══ Dataset excerpts

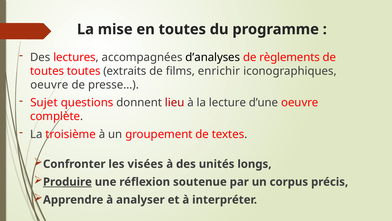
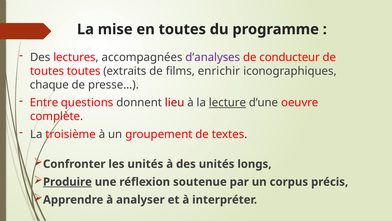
d’analyses colour: black -> purple
règlements: règlements -> conducteur
oeuvre at (49, 85): oeuvre -> chaque
Sujet: Sujet -> Entre
lecture underline: none -> present
les visées: visées -> unités
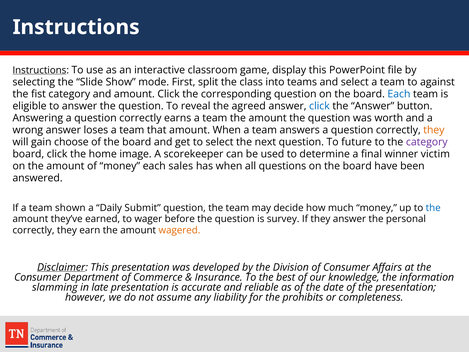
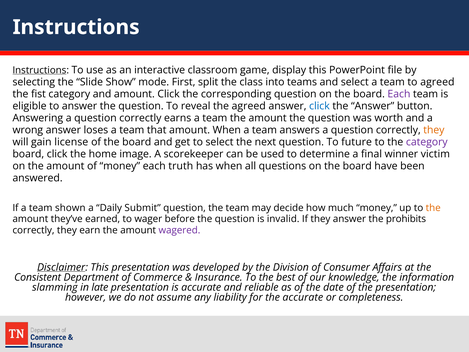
to against: against -> agreed
Each at (399, 94) colour: blue -> purple
choose: choose -> license
sales: sales -> truth
the at (433, 208) colour: blue -> orange
survey: survey -> invalid
personal: personal -> prohibits
wagered colour: orange -> purple
Consumer at (38, 277): Consumer -> Consistent
the prohibits: prohibits -> accurate
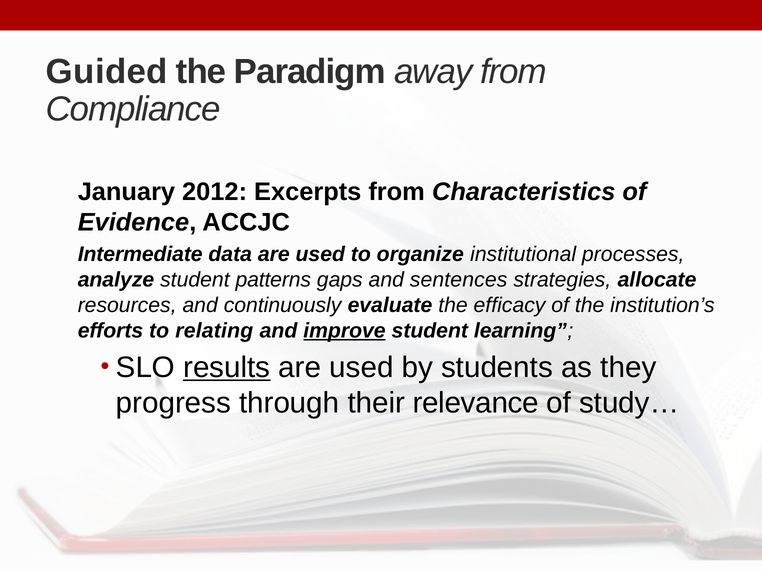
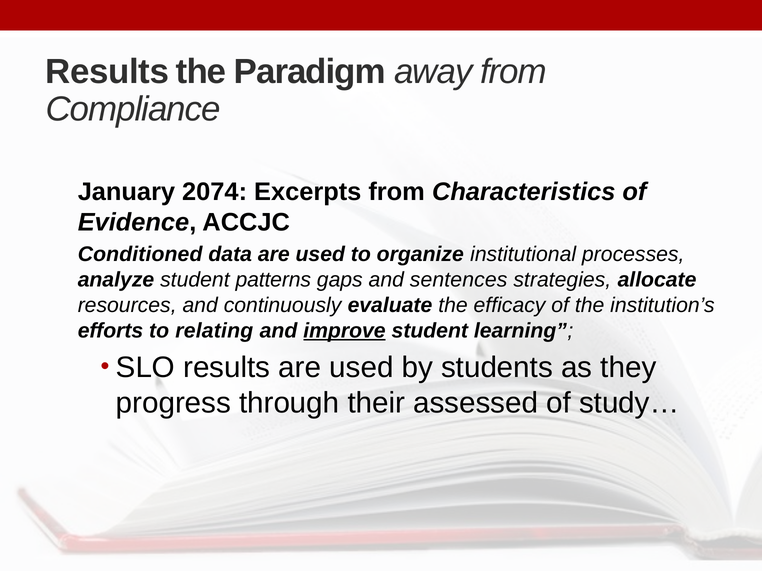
Guided at (107, 72): Guided -> Results
2012: 2012 -> 2074
Intermediate: Intermediate -> Conditioned
results at (227, 368) underline: present -> none
relevance: relevance -> assessed
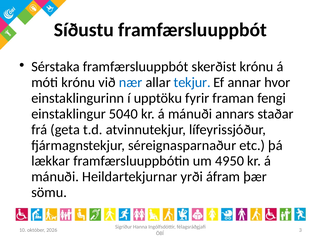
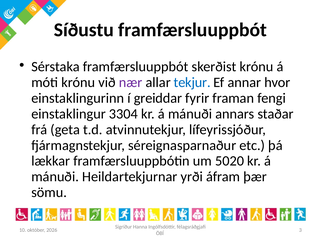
nær colour: blue -> purple
upptöku: upptöku -> greiddar
5040: 5040 -> 3304
4950: 4950 -> 5020
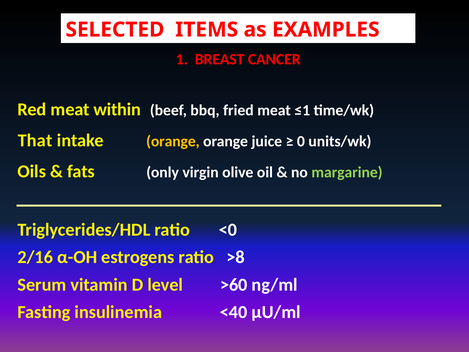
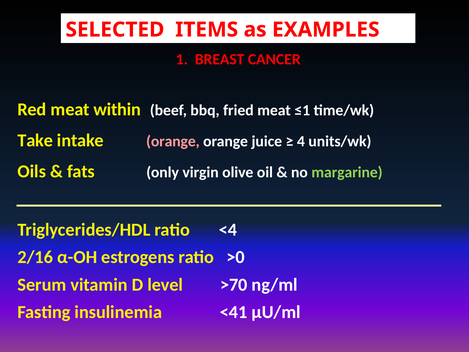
That: That -> Take
orange at (173, 141) colour: yellow -> pink
0: 0 -> 4
<0: <0 -> <4
>8: >8 -> >0
>60: >60 -> >70
<40: <40 -> <41
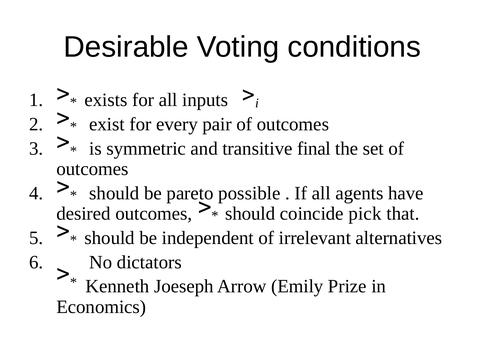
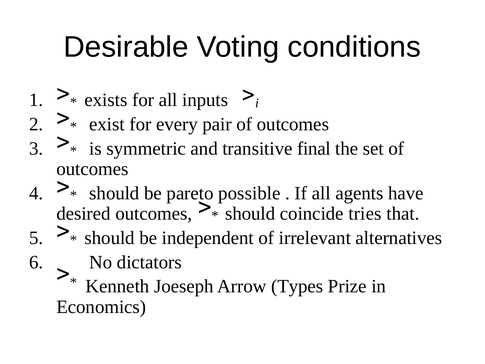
pick: pick -> tries
Emily: Emily -> Types
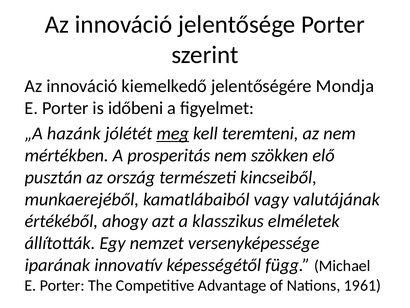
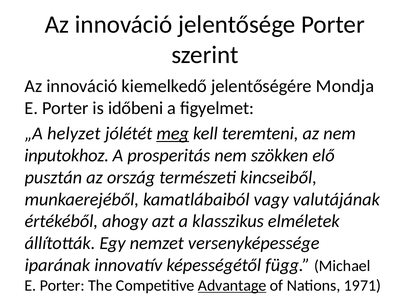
hazánk: hazánk -> helyzet
mértékben: mértékben -> inputokhoz
Advantage underline: none -> present
1961: 1961 -> 1971
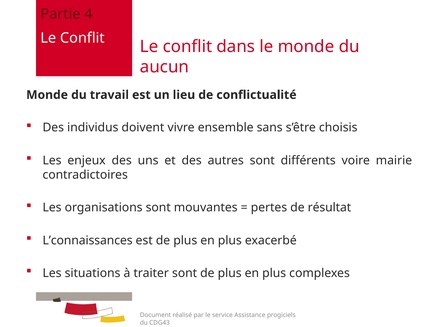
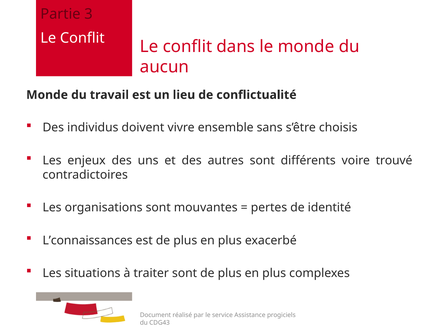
4: 4 -> 3
mairie: mairie -> trouvé
résultat: résultat -> identité
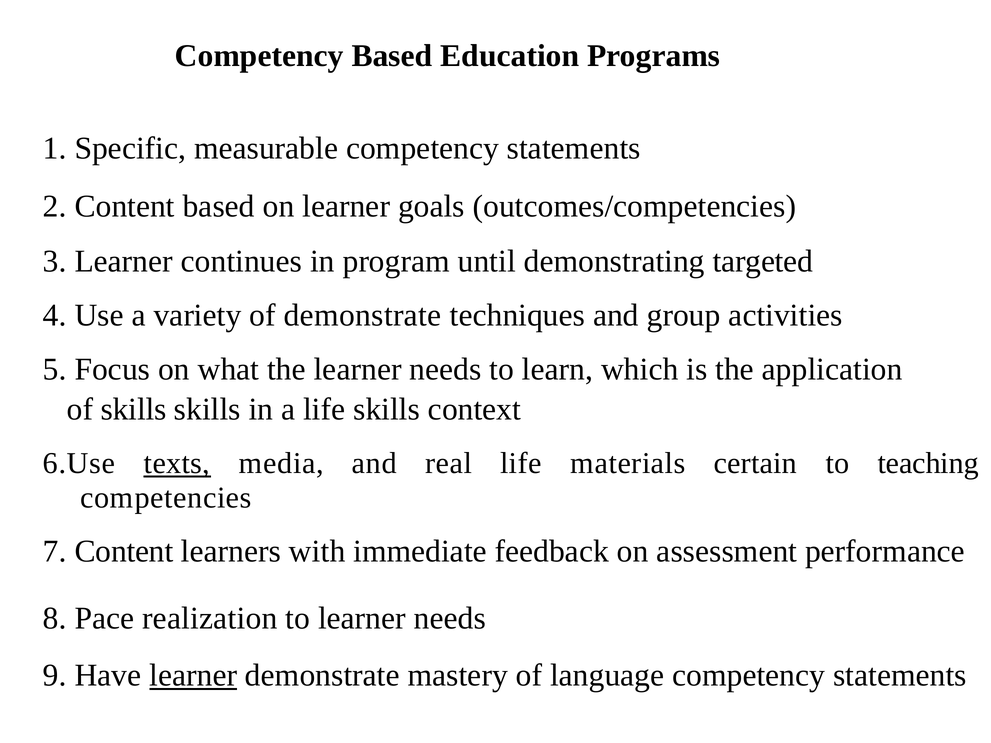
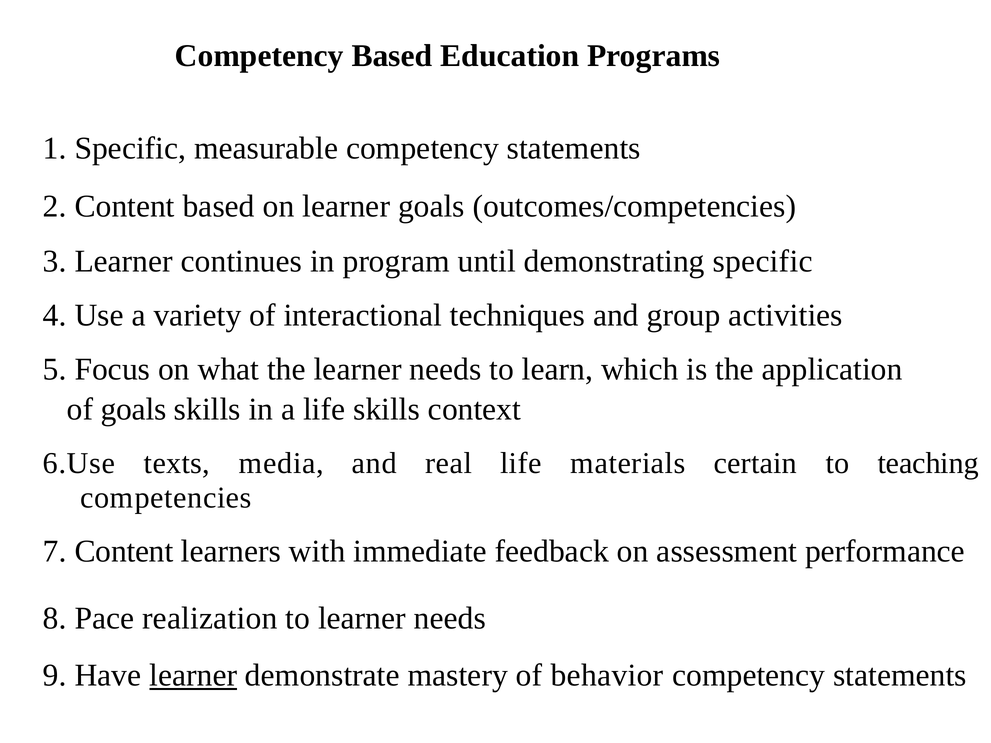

════

### Requirement
Quote the stretch of the listing above, from its start through the line containing "les visées: visées -> unités", with both ends included. Leave the pictures out.

### Written reply
d’analyses colour: black -> purple
règlements: règlements -> conducteur
oeuvre at (49, 85): oeuvre -> chaque
Sujet: Sujet -> Entre
lecture underline: none -> present
les visées: visées -> unités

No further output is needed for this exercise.